- [What the task asks]: The records that follow must all be duplicated exactly.

- [Provided data]:
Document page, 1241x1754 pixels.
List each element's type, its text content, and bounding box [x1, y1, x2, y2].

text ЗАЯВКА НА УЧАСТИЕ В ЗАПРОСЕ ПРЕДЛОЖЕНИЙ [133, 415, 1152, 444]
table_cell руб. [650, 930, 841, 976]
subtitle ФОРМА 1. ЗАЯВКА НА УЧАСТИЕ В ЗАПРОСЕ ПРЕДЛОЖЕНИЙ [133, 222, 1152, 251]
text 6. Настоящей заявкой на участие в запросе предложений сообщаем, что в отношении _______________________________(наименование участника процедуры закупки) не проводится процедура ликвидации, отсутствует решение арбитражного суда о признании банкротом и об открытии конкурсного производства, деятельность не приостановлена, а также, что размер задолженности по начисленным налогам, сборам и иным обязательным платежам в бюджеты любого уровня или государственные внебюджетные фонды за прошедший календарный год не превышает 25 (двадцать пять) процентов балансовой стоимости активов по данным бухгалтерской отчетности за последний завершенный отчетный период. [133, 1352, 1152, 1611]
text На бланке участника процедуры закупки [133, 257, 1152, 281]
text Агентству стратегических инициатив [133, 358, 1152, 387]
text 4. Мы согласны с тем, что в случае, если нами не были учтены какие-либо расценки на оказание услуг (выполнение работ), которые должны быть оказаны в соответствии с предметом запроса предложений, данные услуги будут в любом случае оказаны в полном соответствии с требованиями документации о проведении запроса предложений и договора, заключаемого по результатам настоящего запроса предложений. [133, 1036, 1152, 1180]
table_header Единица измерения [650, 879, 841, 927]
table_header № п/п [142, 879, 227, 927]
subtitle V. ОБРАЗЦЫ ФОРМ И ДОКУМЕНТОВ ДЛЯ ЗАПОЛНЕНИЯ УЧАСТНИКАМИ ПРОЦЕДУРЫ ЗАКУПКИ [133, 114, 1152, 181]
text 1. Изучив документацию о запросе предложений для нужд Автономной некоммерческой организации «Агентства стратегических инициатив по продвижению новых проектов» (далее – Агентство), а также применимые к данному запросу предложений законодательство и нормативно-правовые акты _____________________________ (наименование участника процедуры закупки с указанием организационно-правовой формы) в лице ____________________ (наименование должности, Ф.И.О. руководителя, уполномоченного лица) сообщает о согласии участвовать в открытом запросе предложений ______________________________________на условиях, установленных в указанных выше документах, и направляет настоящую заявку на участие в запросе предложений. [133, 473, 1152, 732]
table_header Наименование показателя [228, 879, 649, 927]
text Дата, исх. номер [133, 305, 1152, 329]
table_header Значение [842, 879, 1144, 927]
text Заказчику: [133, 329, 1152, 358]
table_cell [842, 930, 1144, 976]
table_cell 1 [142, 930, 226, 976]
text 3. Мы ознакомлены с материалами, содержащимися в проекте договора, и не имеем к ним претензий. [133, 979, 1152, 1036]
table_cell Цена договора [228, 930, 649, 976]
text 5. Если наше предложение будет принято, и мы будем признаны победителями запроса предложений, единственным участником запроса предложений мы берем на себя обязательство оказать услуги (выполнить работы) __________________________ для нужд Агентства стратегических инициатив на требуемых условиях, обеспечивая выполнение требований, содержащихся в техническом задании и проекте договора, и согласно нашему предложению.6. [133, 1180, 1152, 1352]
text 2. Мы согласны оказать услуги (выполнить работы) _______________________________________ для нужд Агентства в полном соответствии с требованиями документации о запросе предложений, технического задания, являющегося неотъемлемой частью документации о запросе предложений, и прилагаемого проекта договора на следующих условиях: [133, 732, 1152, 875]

- [Finished exercise]:
Document page, 1241x1754 pixels.
List each element's type, its text content, and bounding box [x1, y1, x2, y2].

text ЗАЯВКА НА УЧАСТИЕ В ЗАПРОСЕ ПРЕДЛОЖЕНИЙ [133, 415, 1152, 444]
table_cell руб. [650, 930, 841, 976]
subtitle ФОРМА 1. ЗАЯВКА НА УЧАСТИЕ В ЗАПРОСЕ ПРЕДЛОЖЕНИЙ [133, 222, 1152, 251]
text 6. Настоящей заявкой на участие в запросе предложений сообщаем, что в отношении _______________________________(наименование участника процедуры закупки) не проводится процедура ликвидации, отсутствует решение арбитражного суда о признании банкротом и об открытии конкурсного производства, деятельность не приостановлена, а также, что размер задолженности по начисленным налогам, сборам и иным обязательным платежам в бюджеты любого уровня или государственные внебюджетные фонды за прошедший календарный год не превышает 25 (двадцать пять) процентов балансовой стоимости активов по данным бухгалтерской отчетности за последний завершенный отчетный период. [133, 1352, 1152, 1611]
text На бланке участника процедуры закупки [133, 257, 1152, 281]
text Агентству стратегических инициатив [133, 358, 1152, 387]
text 4. Мы согласны с тем, что в случае, если нами не были учтены какие-либо расценки на оказание услуг (выполнение работ), которые должны быть оказаны в соответствии с предметом запроса предложений, данные услуги будут в любом случае оказаны в полном соответствии с требованиями документации о проведении запроса предложений и договора, заключаемого по результатам настоящего запроса предложений. [133, 1036, 1152, 1180]
table_header Единица измерения [650, 879, 841, 927]
table_header № п/п [142, 879, 227, 927]
subtitle V. ОБРАЗЦЫ ФОРМ И ДОКУМЕНТОВ ДЛЯ ЗАПОЛНЕНИЯ УЧАСТНИКАМИ ПРОЦЕДУРЫ ЗАКУПКИ [133, 114, 1152, 181]
text 1. Изучив документацию о запросе предложений для нужд Автономной некоммерческой организации «Агентства стратегических инициатив по продвижению новых проектов» (далее – Агентство), а также применимые к данному запросу предложений законодательство и нормативно-правовые акты _____________________________ (наименование участника процедуры закупки с указанием организационно-правовой формы) в лице ____________________ (наименование должности, Ф.И.О. руководителя, уполномоченного лица) сообщает о согласии участвовать в открытом запросе предложений ______________________________________на условиях, установленных в указанных выше документах, и направляет настоящую заявку на участие в запросе предложений. [133, 473, 1152, 732]
table_header Наименование показателя [228, 879, 649, 927]
text Дата, исх. номер [133, 305, 1152, 329]
table_header Значение [842, 879, 1144, 927]
text Заказчику: [133, 329, 1152, 358]
table_cell [842, 930, 1144, 976]
table_cell 1 [142, 930, 226, 976]
text 3. Мы ознакомлены с материалами, содержащимися в проекте договора, и не имеем к ним претензий. [133, 979, 1152, 1036]
table_cell Цена договора [228, 930, 649, 976]
text 5. Если наше предложение будет принято, и мы будем признаны победителями запроса предложений, единственным участником запроса предложений мы берем на себя обязательство оказать услуги (выполнить работы) __________________________ для нужд Агентства стратегических инициатив на требуемых условиях, обеспечивая выполнение требований, содержащихся в техническом задании и проекте договора, и согласно нашему предложению.6. [133, 1180, 1152, 1352]
text 2. Мы согласны оказать услуги (выполнить работы) _______________________________________ для нужд Агентства в полном соответствии с требованиями документации о запросе предложений, технического задания, являющегося неотъемлемой частью документации о запросе предложений, и прилагаемого проекта договора на следующих условиях: [133, 732, 1152, 875]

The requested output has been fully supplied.